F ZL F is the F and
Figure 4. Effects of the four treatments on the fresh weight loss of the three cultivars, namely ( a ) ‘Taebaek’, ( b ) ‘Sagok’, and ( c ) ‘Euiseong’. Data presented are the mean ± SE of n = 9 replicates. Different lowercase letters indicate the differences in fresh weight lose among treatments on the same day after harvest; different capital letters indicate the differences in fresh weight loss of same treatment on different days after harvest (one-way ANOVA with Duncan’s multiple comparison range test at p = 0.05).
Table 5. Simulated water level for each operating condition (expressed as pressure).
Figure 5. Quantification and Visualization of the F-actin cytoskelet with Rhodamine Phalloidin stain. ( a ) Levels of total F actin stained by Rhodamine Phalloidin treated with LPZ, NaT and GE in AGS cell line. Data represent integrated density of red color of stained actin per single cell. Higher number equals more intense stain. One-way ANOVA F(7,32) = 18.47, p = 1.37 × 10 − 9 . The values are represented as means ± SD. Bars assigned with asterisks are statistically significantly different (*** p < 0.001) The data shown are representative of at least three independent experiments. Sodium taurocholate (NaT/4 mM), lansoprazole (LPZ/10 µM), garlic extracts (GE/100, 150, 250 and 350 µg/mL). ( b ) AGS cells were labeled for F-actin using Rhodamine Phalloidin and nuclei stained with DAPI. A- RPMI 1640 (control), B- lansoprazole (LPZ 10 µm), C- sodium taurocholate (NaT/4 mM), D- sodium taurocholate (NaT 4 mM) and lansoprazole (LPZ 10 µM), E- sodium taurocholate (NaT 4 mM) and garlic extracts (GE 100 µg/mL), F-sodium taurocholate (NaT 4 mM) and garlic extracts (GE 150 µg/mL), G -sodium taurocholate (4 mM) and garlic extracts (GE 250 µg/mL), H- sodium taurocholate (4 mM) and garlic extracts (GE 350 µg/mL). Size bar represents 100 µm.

...

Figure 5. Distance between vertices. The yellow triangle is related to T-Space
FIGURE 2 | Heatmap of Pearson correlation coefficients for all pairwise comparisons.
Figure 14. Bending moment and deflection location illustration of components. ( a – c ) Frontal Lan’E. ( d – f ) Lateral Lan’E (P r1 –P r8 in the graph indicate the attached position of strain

§ **The task**:
Retype, in the same exact form, the lines of the material above from the line holding "FIGURE 2 | Heatmap" through the line holding "Figure 14. Bending".

§ **Answer section**:
FIGURE 2 | Heatmap of Pearson correlation coefficients for all pairwise comparisons.
Figure 14. Bending moment and deflection location illustration of components. ( a – c ) Frontal Lan’E. ( d – f ) Lateral Lan’E (P r1 –P r8 in the graph indicate the attached position of strain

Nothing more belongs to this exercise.